Ce n'est pas que je traîne, mais un sale con me talonne sur la voie d'accélération. Je suis à peine à 120 que ce rectum en 4X4 me dépasse, bien à 160. Je le laisse tracer. Il y a du monde, ce qui force à se concentrer un peu. Slalomer entre les pas pressés, dégager la voie pour ceux qui sont à la bourre. Ne pas louper la bonne sortie. L'air hurle dans le casque en tonalités suraiguës. Encore deux minutes et nous serons en un lieu qui, désormais, constitue le point d'arrivée et de départ de toute journée ordinaire. Est-ce parce que c'est encore trop neuf que je ne veux pas y rentrer ? L'odeur de peinture, en tous cas, s'est atténuée, ou alors je ne la sens plus. Un effort, putain : parquer la bête, trouver la serrure dans le noir, fermer derrière soi. Ici non plus, rien de ce que je pourrais me servir ne m'inspire. C'est pourtant pas la variété qui manque. Un truc très frais, pas trop sucré, ni trop lourd, voilà qui ferait l'affaire. Si j'avais su que je rentrerais dans de telles dispositions, j'aurais foutu la bouteille de gentiane au frigo, ou j'aurais fait des glaçons pour n'importe quel cocktail, il me reste justement du citron vert. Tant pis, ça sera du thé.
Sur fond de silence : soufflerie du pécé, vibration des tuyaux dans les murs, tremblements épileptiques du frigo, va-et-vient des locataires dans les couloirs, et ce scintillement continu, acidulé, qui vient combler ces vides qui suivent abruptement les longues périodes de boucan.

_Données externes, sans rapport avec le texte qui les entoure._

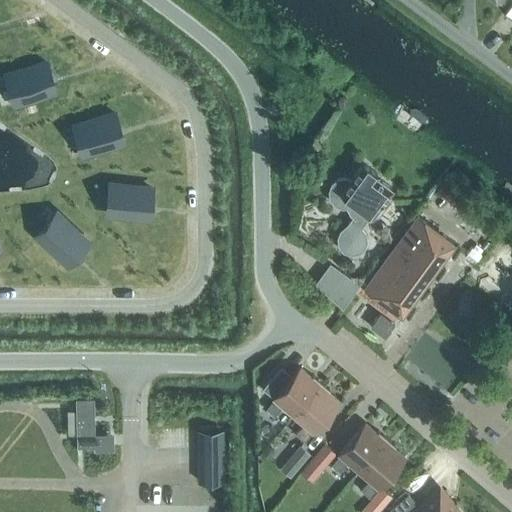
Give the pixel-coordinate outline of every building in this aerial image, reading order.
[(46,62),(6,74),(14,103),(55,90),(46,62)] [(343,112),(346,111),(348,109),(347,101),(344,100),(341,100),(339,103),(340,109),(340,110),(341,110),(343,112)] [(114,113),(74,125),(82,153),(123,141),(114,113)] [(372,216),(392,189),(376,176),(377,174),(362,163),(350,180),(345,177),(337,178),(332,183),(329,190),(330,198),(335,204),(342,207),(349,206),(352,212),(354,214),(347,224),(339,230),(336,237),(338,245),(343,252),(350,255),(358,253),(364,249),(367,241),(366,233),(361,227),(370,215),(372,216)] [(461,190),(445,178),(436,190),(451,201),(461,190)] [(106,212),(149,217),(152,188),(109,183),(106,212)] [(481,205),(471,198),(462,209),(472,217),(481,205)] [(36,234),(68,263),(87,241),(56,212),(36,234)] [(401,313),(454,242),(417,214),(364,286),(387,303),(401,313)] [(342,307),(359,284),(330,262),(315,283),(342,307)] [(399,312),(387,303),(380,312),(393,321),(399,312)] [(385,335),(394,322),(380,312),(371,324),(385,335)] [(293,415),(321,382),(313,374),(311,376),(300,367),(273,398),(274,398),(266,408),(274,415),(282,406),(293,415)] [(271,379),(282,388),(292,376),(281,367),(271,379)] [(313,432),(340,400),(328,391),(330,389),(321,382),(293,415),(303,424),(295,433),(304,441),(312,431),(313,432)] [(93,401),(76,401),(78,450),(94,450),(94,454),(111,453),(110,436),(94,437),(93,401)] [(358,471),(387,437),(378,430),(377,432),(365,422),(338,454),(339,454),(331,464),(340,471),(348,462),(358,471)] [(197,431),(198,447),(198,481),(223,480),(223,431),(197,431)] [(378,487),(405,456),(393,446),(395,444),(387,437),(358,471),(368,480),(360,489),(369,496),(377,487),(378,487)] [(334,451),(325,442),(303,467),(312,477),(334,451)] [(291,476),(310,453),(299,444),(280,467),(291,476)] [(263,455),(265,458),(269,457),(274,452),(274,448),(271,446),(267,446),(263,451),(263,455)] [(381,487),(370,499),(381,508),(391,496),(381,487)] [(466,511),(456,500),(452,504),(439,489),(419,506),(408,493),(386,511),(466,511)] [(210,511),(210,494),(194,495),(194,511),(210,511)]
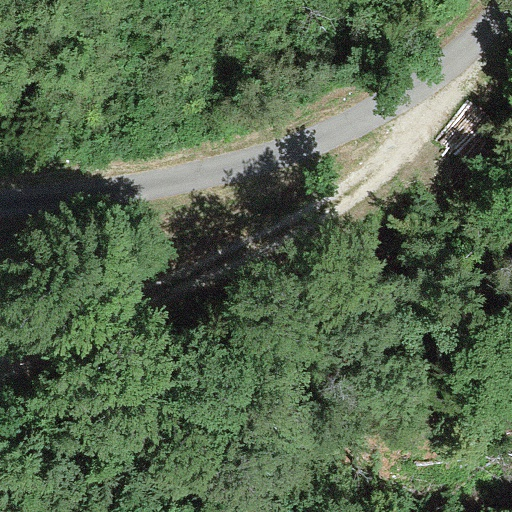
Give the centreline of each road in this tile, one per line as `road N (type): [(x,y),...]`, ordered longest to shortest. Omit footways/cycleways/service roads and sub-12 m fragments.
road 1 (track): [(0,213),(228,178),(321,147),(412,88),(511,0)]
road 2 (track): [(0,357),(247,250),(318,208),(393,158),(416,127),(412,88)]
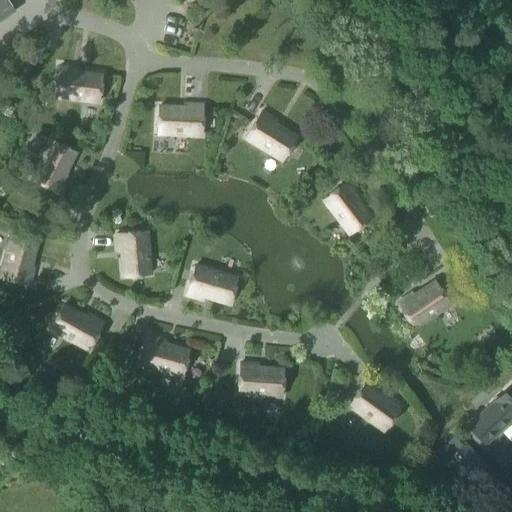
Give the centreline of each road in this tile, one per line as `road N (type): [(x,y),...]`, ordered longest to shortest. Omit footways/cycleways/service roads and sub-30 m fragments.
road 1 (track): [(0,407),(380,511)]
road 2 (unclassified): [(511,224),(350,0)]
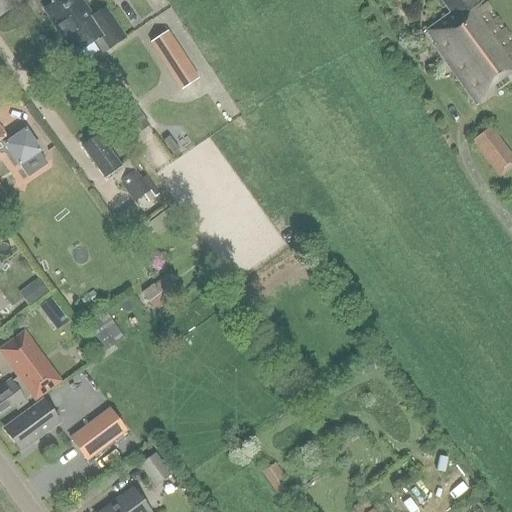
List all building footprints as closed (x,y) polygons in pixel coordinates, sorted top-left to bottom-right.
[(69,0),(48,14),(75,54),(103,36),(111,48),(125,38),(106,10),(93,19),(80,0),(69,0)] [(422,33),(476,108),(511,81),(511,43),(482,2),(477,5),(473,0),(438,0),(449,14),(422,33)] [(181,90),(198,79),(167,32),(150,43),(181,90)] [(104,105),(130,140),(149,126),(124,91),(104,105)] [(0,153),(7,155),(10,153),(18,165),(38,152),(24,132),(7,143),(3,138),(5,137),(0,129),(0,153)] [(511,157),(490,129),(471,144),(498,178),(511,167),(511,157)] [(108,148),(99,135),(83,146),(99,167),(97,168),(105,179),(112,174),(119,183),(121,182),(134,202),(144,195),(149,202),(159,195),(146,176),(142,179),(129,161),(122,165),(109,147),(108,148)] [(174,218),(167,209),(149,223),(156,232),(174,218)] [(178,291),(166,275),(156,283),(162,291),(159,293),(153,285),(141,294),(153,309),(178,291)] [(49,292),(39,278),(26,287),(36,301),(49,292)] [(86,327),(104,353),(115,345),(97,319),(86,327)] [(0,414),(12,406),(15,410),(25,403),(23,400),(31,394),(34,399),(56,383),(23,335),(0,351),(20,378),(11,384),(9,380),(0,386),(0,414)] [(20,416),(3,429),(6,433),(20,452),(59,423),(42,400),(20,416)] [(108,410),(70,438),(70,439),(86,461),(87,461),(125,432),(108,410)] [(138,466),(153,486),(168,476),(153,455),(138,466)] [(285,477),(274,462),(261,472),(276,494),(282,489),(277,482),(285,477)] [(99,511),(146,511),(130,490),(99,511)]
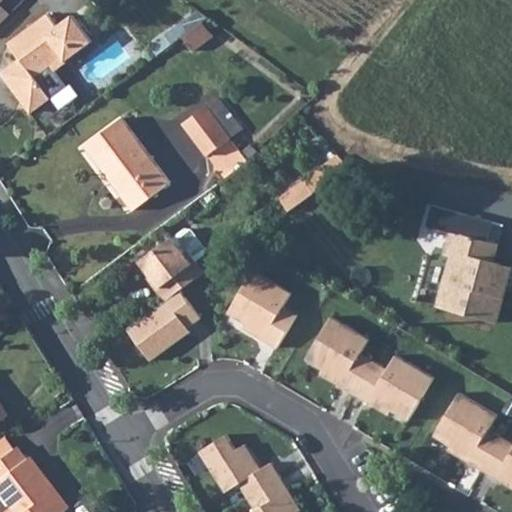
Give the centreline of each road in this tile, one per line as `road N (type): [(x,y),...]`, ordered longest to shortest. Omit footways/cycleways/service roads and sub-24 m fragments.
road 1 (residential): [(119,435),(212,382),(244,386),(309,423),(362,511)]
road 2 (residential): [(0,241),(119,435)]
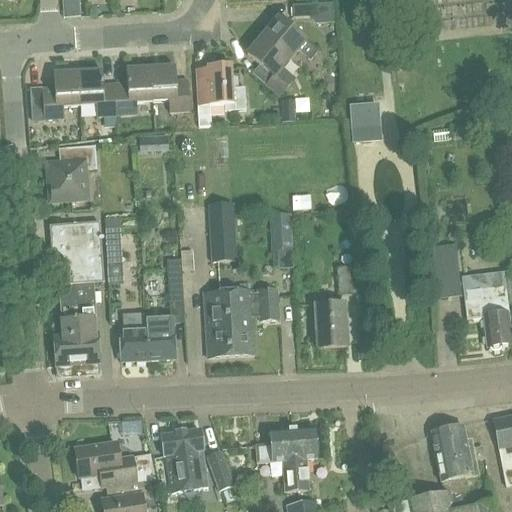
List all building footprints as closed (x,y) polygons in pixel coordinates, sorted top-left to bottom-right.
[(318,18),(317,5),(292,7),(293,19),(318,18)] [(278,19),(262,37),(289,61),(298,51),(310,62),(317,53),(278,19)] [(279,98),(280,97),(294,81),(282,70),(289,61),(262,37),(247,56),(273,79),(266,87),(279,98)] [(207,67),(207,70),(208,80),(196,80),(198,129),(210,128),(209,108),(224,107),(224,113),(246,112),(244,89),(232,90),(231,66),(207,67)] [(175,69),(150,70),(152,104),(169,103),(169,115),(188,114),(187,82),(175,83),(175,69)] [(126,85),(115,86),(116,118),(135,117),(135,105),(152,104),(150,70),(125,71),(126,85)] [(102,73),(78,74),(79,108),(95,107),(95,119),(116,118),(115,86),(103,86),(102,73)] [(63,109),(79,108),(78,74),(53,75),(54,90),(41,91),(42,122),(63,121),(63,109)] [(297,101),(285,107),(283,108),(290,122),(304,115),(297,101)] [(352,144),(357,144),(380,142),(377,108),(349,110),(352,144)] [(139,138),(140,155),(168,153),(168,137),(139,138)] [(97,172),(95,148),(66,150),(67,165),(47,166),(50,204),(88,201),(86,173),(97,172)] [(233,206),(208,207),(210,244),(235,242),(233,206)] [(274,230),(276,254),(293,253),(291,215),(269,217),(270,229),(274,230)] [(95,334),(93,285),(104,284),(99,224),(49,228),(54,288),(58,288),(62,337),(52,338),(55,370),(98,366),(95,334)] [(108,287),(124,287),(120,229),(105,230),(108,287)] [(235,242),(210,244),(211,265),(237,264),(235,242)] [(432,250),(433,258),(437,301),(461,298),(455,247),(432,250)] [(188,273),(199,273),(198,253),(187,254),(188,273)] [(175,332),(174,326),(185,325),(181,262),(167,263),(170,316),(162,317),(162,321),(146,322),(145,316),(143,316),(146,363),(174,362),(173,332),(175,332)] [(350,268),(337,270),(339,296),(360,294),(359,267),(358,267),(350,268)] [(501,276),(461,280),(467,322),(483,320),(487,351),(490,350),(492,353),(500,352),(502,349),(510,347),(506,316),(501,276)] [(207,360),(255,359),(254,320),(260,320),(260,325),(278,324),(277,294),(259,294),(259,297),(253,298),(253,295),(205,296),(207,360)] [(317,307),(319,351),(345,350),(343,306),(317,307)] [(118,364),(146,363),(143,316),(122,317),(123,333),(118,333),(118,334),(117,334),(118,364)] [(511,419),(492,424),(506,490),(511,488),(511,419)] [(439,485),(471,479),(479,478),(476,463),(479,462),(482,477),(479,480),(480,483),(488,481),(482,448),(473,449),(472,441),(464,442),(461,430),(430,436),(439,485)] [(314,431),(291,433),(295,495),(307,495),(305,464),(316,463),(314,431)] [(208,490),(199,433),(160,439),(163,459),(166,459),(171,495),(208,490)] [(285,496),(295,495),(291,433),(270,434),(271,448),(255,449),(256,468),(283,466),(285,496)] [(104,476),(106,490),(153,483),(156,482),(151,462),(148,463),(147,462),(133,464),(133,463),(119,465),(116,446),(75,452),(79,480),(104,476)] [(221,453),(206,459),(219,494),(234,488),(221,453)] [(155,504),(152,484),(154,483),(153,483),(106,490),(105,490),(107,503),(101,504),(102,511),(143,511),(142,506),(155,504)] [(405,503),(391,506),(392,511),(493,511),(492,504),(455,511),(450,511),(447,494),(405,503)] [(81,502),(86,511),(100,505),(95,495),(81,502)] [(392,511),(391,506),(389,497),(370,501),(370,502),(366,503),(367,511),(371,510),(371,511),(390,511),(392,511)]
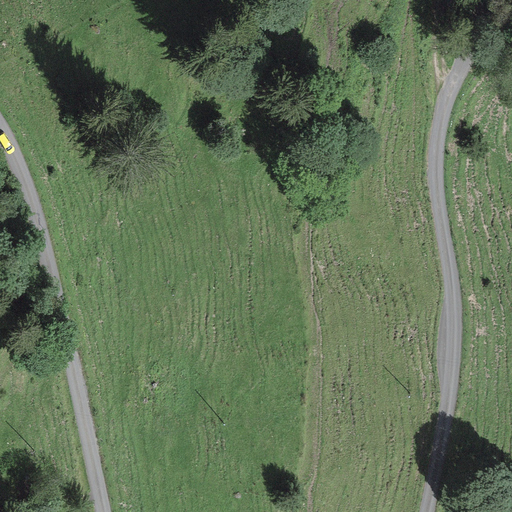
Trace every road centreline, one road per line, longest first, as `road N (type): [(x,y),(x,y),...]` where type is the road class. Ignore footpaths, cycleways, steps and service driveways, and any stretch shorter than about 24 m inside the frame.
road 1 (track): [(428,511),(449,391),(452,307),(436,149),(443,106),(489,0)]
road 2 (track): [(0,126),(25,175),(104,511)]
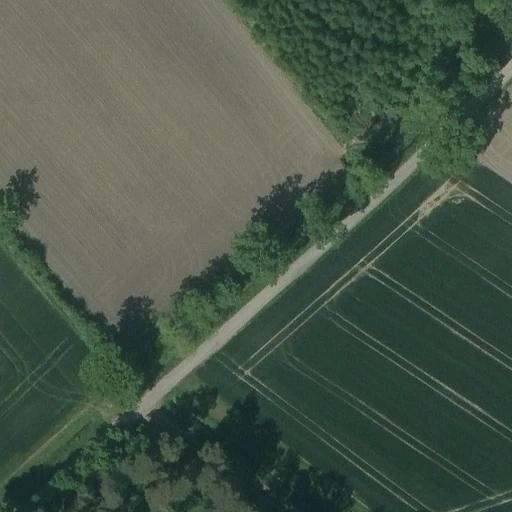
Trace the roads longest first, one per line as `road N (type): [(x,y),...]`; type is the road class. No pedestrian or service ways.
road 1 (track): [(511,65),(23,511)]
road 2 (track): [(146,407),(288,511)]
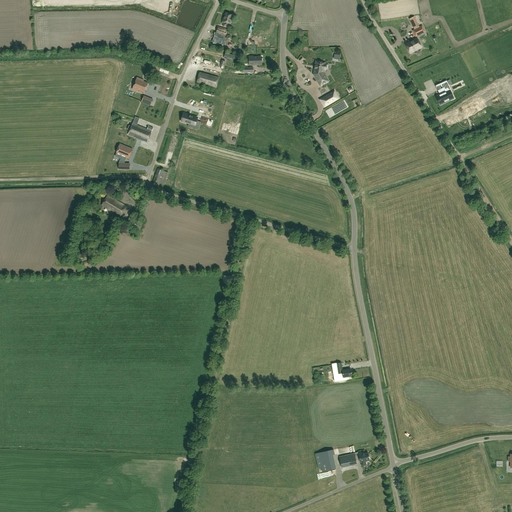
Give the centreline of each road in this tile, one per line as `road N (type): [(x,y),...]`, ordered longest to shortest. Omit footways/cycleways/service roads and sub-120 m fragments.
road 1 (track): [(182,511),(247,218)]
road 2 (residential): [(216,209),(152,190),(149,179),(181,79),(219,0)]
road 3 (unclassified): [(393,465),(355,249)]
road 4 (track): [(401,65),(511,241)]
road 5 (unclassified): [(355,249),(346,185),(301,111)]
road 6 (unclassified): [(355,249),(216,209)]
road 7 (unclassified): [(393,465),(511,437)]
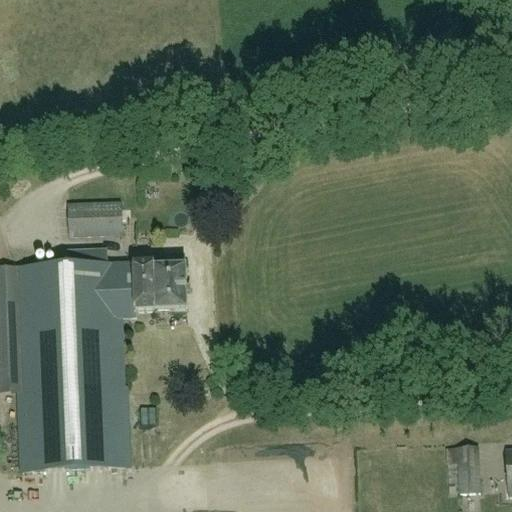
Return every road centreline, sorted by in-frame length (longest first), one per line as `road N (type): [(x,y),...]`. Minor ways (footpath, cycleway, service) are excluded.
road 1 (track): [(266,130),(75,177),(0,231)]
road 2 (track): [(205,253),(45,247),(0,231)]
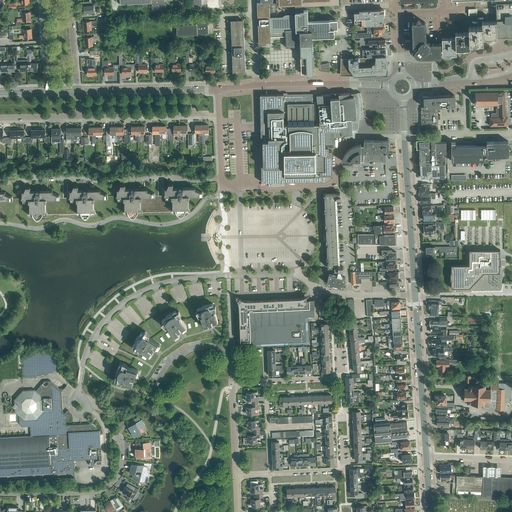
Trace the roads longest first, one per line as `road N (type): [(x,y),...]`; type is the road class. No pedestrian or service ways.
road 1 (residential): [(76,474),(105,471),(107,464),(103,429),(80,391),(90,343),(120,305),(146,290),(193,278),(300,274),(328,292),(414,295)]
road 2 (tertiary): [(414,295),(402,98)]
road 3 (tertiary): [(426,457),(414,295)]
road 4 (residential): [(0,494),(105,488),(122,464),(119,438)]
road 5 (secondary): [(77,91),(218,88)]
road 6 (secondary): [(391,85),(255,85)]
road 7 (residential): [(80,117),(207,113)]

Toujours pas installé de quoi écouter décemment de la musique ; les sons qui sortent de cette machine sont atroces, pas de basses, pas de mediums, tout zozote et grince comme un transistor dans un bunker, Antimatter ou Disfear sonnent presque pareil.
Aucune chance de roupiller avant des plombes. La bonne nouvelle, c'est que je n'ai plus la bougeotte. Il sera peut-être possible d'aller se tuer la tête et les yeux devant la téloche. En fin de compte, c'est par ça qu'il aurait fallu commencer.
23:25 Publié dans Marées Noires | Lien permanent | Commentaires (11)
Commentaires
Toujours aussi bon ce blog, l'envie me prend de picoler en votre compagnie. Je rêve bien sûr.
Écrit par : Le Fumier à Barbe | 27/07/2009
Tu chevauches quoi exactement ?
Écrit par : Le Bâtard | 27/07/2009
"...Antimatter ou Disfear sonnent presque pareil."
Ah oui, quand même!
Écrit par : Benway | 28/07/2009
"...Antimatter ou Disfear sonnent presque pareil."
T'es sûr que tu n'as pas plutôt du plâtre dans les oreilles ou que tu pars en couille?
Si même la bécane ne te fait plus rien....
Écrit par : Olipien | 29/07/2009
@ Fumier : c'est sûr que Melbourne, ça fait une trotte, même en gros cube... Si par contre un jour vous êtes à portée de guidon de mes terres lémaniques, allez savoir...
@ Bâtard : une fort sympathique 650 bavaroise, une occase en or mais parfois capricieuse - enfin comme toutes les bécanes.
@ Olipien : il n'est pas garanti que je ne sois pas en train de méchamment déraper, c'est sûr. Mais 1) pas plus que d'habitude depuis un quart de siècle 2) sur ce pécé de secours, le son est VRAIMENT dégueulasse.
Écrit par : Stag | 02/08/2009
Salut Stag,
Ca faisait une paye. Ca se lit très bien, j'aime beaucoup ceci:
"Rien à voir avec cet appel de la nuit, qui exige que tu viennes lui rendre visite sans n'avoir rien à lui dire."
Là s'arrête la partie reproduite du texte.